For each line of the data that includes the word "CIRCLE", copy the line.

**GIVEN RECORDS**
..............................

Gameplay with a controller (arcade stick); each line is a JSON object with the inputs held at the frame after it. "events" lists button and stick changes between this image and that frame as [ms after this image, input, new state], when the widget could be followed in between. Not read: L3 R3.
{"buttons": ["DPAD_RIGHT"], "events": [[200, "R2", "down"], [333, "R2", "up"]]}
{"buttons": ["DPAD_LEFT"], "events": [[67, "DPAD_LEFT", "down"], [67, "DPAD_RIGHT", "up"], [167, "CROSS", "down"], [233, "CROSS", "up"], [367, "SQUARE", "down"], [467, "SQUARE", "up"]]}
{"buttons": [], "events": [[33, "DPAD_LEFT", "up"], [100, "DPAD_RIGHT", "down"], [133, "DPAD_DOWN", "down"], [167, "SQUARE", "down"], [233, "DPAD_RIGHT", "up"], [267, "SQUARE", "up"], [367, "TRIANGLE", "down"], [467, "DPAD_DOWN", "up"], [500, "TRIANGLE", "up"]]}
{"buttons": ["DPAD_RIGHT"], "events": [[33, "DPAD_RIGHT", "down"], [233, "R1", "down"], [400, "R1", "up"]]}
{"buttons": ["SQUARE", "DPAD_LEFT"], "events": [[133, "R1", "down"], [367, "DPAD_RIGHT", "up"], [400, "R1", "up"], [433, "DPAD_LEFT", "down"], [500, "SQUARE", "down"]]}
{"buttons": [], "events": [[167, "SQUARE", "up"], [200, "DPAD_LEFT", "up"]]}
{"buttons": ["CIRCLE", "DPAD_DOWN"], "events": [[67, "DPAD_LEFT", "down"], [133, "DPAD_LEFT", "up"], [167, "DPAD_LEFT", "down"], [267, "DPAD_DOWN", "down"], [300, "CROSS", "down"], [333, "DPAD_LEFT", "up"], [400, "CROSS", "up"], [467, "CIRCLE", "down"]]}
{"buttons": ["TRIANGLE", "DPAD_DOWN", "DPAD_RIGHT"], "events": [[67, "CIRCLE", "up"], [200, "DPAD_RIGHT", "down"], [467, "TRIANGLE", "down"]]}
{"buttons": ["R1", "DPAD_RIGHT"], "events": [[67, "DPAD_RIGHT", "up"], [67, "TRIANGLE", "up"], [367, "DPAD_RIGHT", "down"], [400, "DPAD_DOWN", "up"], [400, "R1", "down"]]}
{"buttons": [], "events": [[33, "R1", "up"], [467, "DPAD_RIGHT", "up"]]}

..............................

**RESPONSE TO THE EXERCISE**
{"buttons": ["CIRCLE", "DPAD_DOWN"], "events": [[67, "DPAD_LEFT", "down"], [133, "DPAD_LEFT", "up"], [167, "DPAD_LEFT", "down"], [267, "DPAD_DOWN", "down"], [300, "CROSS", "down"], [333, "DPAD_LEFT", "up"], [400, "CROSS", "up"], [467, "CIRCLE", "down"]]}
{"buttons": ["TRIANGLE", "DPAD_DOWN", "DPAD_RIGHT"], "events": [[67, "CIRCLE", "up"], [200, "DPAD_RIGHT", "down"], [467, "TRIANGLE", "down"]]}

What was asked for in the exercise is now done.